▶ **Data to examine**
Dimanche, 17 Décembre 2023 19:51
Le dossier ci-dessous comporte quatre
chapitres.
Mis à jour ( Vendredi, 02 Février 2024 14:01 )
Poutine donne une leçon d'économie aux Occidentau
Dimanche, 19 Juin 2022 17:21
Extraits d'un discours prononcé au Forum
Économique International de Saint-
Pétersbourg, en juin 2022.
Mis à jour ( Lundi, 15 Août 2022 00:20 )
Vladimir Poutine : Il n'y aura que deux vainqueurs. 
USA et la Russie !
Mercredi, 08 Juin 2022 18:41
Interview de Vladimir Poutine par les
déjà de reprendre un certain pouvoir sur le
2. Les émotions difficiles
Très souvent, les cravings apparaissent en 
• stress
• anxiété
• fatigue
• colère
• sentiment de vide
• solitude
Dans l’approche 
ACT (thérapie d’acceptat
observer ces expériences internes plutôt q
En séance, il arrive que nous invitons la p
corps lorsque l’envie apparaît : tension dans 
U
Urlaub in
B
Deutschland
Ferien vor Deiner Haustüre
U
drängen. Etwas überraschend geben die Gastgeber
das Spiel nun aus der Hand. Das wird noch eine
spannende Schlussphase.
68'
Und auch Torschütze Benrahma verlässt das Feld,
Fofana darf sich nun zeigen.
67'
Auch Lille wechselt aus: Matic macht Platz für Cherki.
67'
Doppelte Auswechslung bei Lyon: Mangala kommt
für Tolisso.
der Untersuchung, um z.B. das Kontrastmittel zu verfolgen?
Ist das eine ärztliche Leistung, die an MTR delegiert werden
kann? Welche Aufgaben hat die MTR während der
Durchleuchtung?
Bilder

▶ **Task to carry out**
Your reply should repeat the entire listing, word for word and complete.

▶ **Answer to this problem**
Dimanche, 17 Décembre 2023 19:51
Le dossier ci-dessous comporte quatre
chapitres.
Mis à jour ( Vendredi, 02 Février 2024 14:01 )
Poutine donne une leçon d'économie aux Occidentau
Dimanche, 19 Juin 2022 17:21
Extraits d'un discours prononcé au Forum
Économique International de Saint-
Pétersbourg, en juin 2022.
Mis à jour ( Lundi, 15 Août 2022 00:20 )
Vladimir Poutine : Il n'y aura que deux vainqueurs. 
USA et la Russie !
Mercredi, 08 Juin 2022 18:41
Interview de Vladimir Poutine par les
déjà de reprendre un certain pouvoir sur le
2. Les émotions difficiles
Très souvent, les cravings apparaissent en 
• stress
• anxiété
• fatigue
• colère
• sentiment de vide
• solitude
Dans l’approche 
ACT (thérapie d’acceptat
observer ces expériences internes plutôt q
En séance, il arrive que nous invitons la p
corps lorsque l’envie apparaît : tension dans 
U
Urlaub in
B
Deutschland
Ferien vor Deiner Haustüre
U
drängen. Etwas überraschend geben die Gastgeber
das Spiel nun aus der Hand. Das wird noch eine
spannende Schlussphase.
68'
Und auch Torschütze Benrahma verlässt das Feld,
Fofana darf sich nun zeigen.
67'
Auch Lille wechselt aus: Matic macht Platz für Cherki.
67'
Doppelte Auswechslung bei Lyon: Mangala kommt
für Tolisso.
der Untersuchung, um z.B. das Kontrastmittel zu verfolgen?
Ist das eine ärztliche Leistung, die an MTR delegiert werden
kann? Welche Aufgaben hat die MTR während der
Durchleuchtung?
Bilder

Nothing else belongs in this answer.